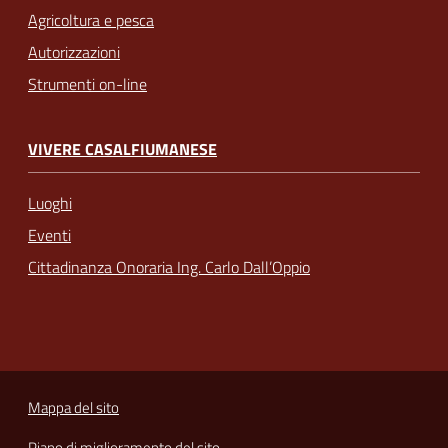
Agricoltura e pesca
Autorizzazioni
Strumenti on-line
VIVERE CASALFIUMANESE
Luoghi
Eventi
Cittadinanza Onoraria Ing. Carlo Dall’Oppio
Mappa del sito
Piano di miglioramento del sito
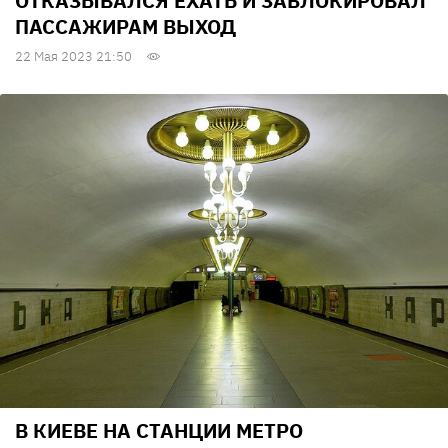
ОТКАЗЫВАЛСЯ ЕХАТЬ И ЗАБЛОКИРОВАЛ
ПАССАЖИРАМ ВЫХОД
22 Мая 2023 21:50
В КИЕВЕ НА СТАНЦИИ МЕТРО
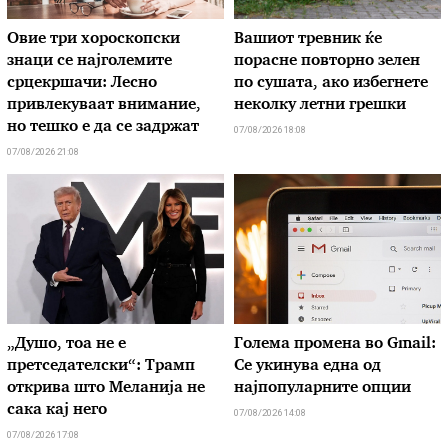
Овие три хороскопски
Вашиот тревник ќе
знаци се најголемите
порасне повторно зелен
срцекршачи: Лесно
по сушата, ако избегнете
привлекуваат внимание,
неколку летни грешки
но тешко е да се задржат
07/08/2026 18:08
07/08/2026 21:08
„Душо, тоа не е
Голема промена во Gmail:
претседателски“: Трамп
Се укинува една од
открива што Меланија не
најпопуларните опции
сака кај него
07/08/2026 14:08
07/08/2026 17:08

━━━━━━━━━━━━━━━━━━━━

Nothing but a number is expected: the count of lines in the data that include the word "sito".

**Output for this task:** 2